Segment Start: Material shown
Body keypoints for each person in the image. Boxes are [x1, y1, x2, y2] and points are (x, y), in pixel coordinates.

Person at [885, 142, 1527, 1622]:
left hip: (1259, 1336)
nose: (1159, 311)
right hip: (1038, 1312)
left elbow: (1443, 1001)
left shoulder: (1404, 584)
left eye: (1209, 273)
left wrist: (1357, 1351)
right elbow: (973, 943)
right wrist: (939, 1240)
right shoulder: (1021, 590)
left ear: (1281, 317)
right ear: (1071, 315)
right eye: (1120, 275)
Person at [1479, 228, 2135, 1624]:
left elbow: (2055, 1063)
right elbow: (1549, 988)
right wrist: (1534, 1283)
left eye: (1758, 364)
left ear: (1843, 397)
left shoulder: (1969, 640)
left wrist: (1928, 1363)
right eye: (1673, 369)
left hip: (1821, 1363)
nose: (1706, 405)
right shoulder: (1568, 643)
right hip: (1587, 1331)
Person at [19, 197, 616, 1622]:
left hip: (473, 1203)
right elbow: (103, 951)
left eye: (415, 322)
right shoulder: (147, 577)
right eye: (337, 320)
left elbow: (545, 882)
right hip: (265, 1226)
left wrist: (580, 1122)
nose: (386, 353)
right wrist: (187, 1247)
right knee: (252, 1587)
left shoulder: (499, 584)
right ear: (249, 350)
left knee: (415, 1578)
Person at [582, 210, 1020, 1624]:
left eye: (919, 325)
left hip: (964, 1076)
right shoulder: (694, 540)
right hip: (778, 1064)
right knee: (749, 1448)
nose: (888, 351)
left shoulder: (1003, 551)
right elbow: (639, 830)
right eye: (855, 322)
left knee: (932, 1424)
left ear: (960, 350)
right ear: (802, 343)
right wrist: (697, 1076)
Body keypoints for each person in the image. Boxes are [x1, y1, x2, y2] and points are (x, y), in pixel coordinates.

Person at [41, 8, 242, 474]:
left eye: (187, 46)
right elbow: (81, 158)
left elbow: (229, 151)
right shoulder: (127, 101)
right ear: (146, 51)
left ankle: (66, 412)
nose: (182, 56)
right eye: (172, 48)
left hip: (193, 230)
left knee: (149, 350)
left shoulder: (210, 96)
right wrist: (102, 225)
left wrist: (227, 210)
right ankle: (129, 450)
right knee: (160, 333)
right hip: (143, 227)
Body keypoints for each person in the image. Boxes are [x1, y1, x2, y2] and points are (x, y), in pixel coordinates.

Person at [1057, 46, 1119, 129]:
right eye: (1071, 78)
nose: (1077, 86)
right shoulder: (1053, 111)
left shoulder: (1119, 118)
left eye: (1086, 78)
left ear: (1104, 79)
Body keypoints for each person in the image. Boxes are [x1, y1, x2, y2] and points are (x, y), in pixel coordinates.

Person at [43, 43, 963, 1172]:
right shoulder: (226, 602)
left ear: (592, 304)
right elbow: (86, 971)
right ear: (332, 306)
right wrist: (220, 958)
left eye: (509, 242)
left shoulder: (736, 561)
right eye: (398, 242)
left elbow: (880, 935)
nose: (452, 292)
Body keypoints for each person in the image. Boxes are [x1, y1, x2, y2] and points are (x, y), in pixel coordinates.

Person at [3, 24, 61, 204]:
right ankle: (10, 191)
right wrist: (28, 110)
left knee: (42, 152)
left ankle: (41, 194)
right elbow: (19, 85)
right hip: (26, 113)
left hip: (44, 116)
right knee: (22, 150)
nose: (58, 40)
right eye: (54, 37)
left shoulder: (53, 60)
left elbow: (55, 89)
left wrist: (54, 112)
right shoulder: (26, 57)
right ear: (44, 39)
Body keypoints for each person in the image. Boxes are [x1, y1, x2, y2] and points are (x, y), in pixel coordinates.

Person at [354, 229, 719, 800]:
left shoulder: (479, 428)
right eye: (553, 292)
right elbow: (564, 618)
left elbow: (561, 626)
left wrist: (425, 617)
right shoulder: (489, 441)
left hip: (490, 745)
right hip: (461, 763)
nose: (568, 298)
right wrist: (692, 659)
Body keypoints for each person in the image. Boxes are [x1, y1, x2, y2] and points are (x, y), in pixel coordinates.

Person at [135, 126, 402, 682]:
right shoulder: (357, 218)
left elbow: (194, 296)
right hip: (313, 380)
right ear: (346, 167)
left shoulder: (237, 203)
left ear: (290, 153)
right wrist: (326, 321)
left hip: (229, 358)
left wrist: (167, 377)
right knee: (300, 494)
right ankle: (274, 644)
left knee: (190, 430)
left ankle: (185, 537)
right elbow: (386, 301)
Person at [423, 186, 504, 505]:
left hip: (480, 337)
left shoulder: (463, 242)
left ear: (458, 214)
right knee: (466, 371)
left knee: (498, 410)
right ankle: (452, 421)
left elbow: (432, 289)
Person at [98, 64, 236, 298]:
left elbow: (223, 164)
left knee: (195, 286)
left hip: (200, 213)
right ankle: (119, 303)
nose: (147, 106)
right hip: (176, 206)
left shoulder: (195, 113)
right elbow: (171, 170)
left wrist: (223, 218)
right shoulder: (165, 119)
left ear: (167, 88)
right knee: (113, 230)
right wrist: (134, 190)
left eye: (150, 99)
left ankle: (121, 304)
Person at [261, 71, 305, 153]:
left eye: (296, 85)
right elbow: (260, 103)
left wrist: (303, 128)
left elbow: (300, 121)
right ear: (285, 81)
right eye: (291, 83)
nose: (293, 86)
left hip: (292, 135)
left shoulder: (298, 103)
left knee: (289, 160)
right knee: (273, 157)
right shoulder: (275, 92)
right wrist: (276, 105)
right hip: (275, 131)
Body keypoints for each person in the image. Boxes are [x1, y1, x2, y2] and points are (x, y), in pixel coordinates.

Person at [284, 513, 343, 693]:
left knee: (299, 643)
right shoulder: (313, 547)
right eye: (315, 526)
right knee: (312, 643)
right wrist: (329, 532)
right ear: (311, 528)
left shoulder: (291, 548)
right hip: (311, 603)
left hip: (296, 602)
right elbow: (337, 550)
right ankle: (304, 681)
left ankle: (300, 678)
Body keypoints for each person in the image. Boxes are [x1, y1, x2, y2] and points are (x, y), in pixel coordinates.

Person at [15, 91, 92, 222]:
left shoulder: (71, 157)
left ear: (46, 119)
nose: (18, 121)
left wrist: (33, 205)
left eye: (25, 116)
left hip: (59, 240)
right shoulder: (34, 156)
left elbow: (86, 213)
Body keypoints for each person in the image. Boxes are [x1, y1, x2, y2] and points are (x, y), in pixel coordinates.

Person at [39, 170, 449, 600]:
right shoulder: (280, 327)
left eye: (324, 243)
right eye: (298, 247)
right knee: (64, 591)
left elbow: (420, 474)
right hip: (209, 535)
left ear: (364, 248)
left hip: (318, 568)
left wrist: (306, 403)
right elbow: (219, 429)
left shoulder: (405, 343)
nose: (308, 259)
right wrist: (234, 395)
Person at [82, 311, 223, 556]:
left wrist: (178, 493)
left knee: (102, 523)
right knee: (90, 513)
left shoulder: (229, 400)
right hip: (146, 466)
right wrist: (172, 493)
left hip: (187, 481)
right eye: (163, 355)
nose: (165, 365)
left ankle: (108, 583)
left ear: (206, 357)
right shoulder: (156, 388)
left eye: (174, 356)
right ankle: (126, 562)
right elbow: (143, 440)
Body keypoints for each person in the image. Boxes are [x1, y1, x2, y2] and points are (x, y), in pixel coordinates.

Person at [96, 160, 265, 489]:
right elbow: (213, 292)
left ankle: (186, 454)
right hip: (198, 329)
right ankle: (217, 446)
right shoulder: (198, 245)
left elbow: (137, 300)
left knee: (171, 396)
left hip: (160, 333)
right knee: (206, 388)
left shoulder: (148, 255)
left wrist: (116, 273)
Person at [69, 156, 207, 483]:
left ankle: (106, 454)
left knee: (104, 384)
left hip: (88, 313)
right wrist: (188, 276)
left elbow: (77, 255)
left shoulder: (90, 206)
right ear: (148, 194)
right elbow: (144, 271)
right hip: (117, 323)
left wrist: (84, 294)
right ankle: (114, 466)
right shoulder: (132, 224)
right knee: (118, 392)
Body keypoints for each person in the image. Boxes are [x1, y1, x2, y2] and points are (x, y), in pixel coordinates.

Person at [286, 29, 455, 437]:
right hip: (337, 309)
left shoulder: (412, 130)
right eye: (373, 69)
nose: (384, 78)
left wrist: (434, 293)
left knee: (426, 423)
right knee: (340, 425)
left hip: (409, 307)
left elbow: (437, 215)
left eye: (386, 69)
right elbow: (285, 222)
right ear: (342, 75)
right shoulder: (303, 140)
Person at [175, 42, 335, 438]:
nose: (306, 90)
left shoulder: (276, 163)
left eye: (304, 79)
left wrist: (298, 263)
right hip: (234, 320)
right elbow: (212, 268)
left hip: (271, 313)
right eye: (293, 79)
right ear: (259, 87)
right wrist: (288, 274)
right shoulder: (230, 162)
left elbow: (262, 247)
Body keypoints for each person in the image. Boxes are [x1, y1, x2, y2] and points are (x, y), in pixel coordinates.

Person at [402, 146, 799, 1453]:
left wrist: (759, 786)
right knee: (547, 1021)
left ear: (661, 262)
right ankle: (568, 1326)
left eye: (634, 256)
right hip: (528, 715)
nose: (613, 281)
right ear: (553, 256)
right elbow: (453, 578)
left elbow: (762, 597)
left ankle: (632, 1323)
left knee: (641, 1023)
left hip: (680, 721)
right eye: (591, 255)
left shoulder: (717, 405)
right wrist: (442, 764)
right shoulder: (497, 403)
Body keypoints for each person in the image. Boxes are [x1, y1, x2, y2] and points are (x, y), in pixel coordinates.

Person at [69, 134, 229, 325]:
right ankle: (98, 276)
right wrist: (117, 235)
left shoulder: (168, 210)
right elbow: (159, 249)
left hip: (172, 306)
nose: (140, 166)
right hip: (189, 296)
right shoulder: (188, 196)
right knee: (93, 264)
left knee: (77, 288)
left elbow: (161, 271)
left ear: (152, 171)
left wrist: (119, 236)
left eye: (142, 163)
Segment End: Material shown
| Directions |
In the entries above, please find the line with "left ankle: (66, 412)" and the line with "left ear: (1104, 79)", then write out exactly those two lines and every line between them, and nothing more.

| Result for this task |
left ankle: (66, 412)
nose: (182, 56)
right eye: (172, 48)
left hip: (193, 230)
left knee: (149, 350)
left shoulder: (210, 96)
right wrist: (102, 225)
left wrist: (227, 210)
right ankle: (129, 450)
right knee: (160, 333)
right hip: (143, 227)
Body keypoints for each person in the image. Boxes are [x1, y1, x2, y2] and points are (x, y), in pixel coordinates.

Person at [1057, 46, 1119, 129]:
right eye: (1071, 78)
nose: (1077, 86)
right shoulder: (1053, 111)
left shoulder: (1119, 118)
left eye: (1086, 78)
left ear: (1104, 79)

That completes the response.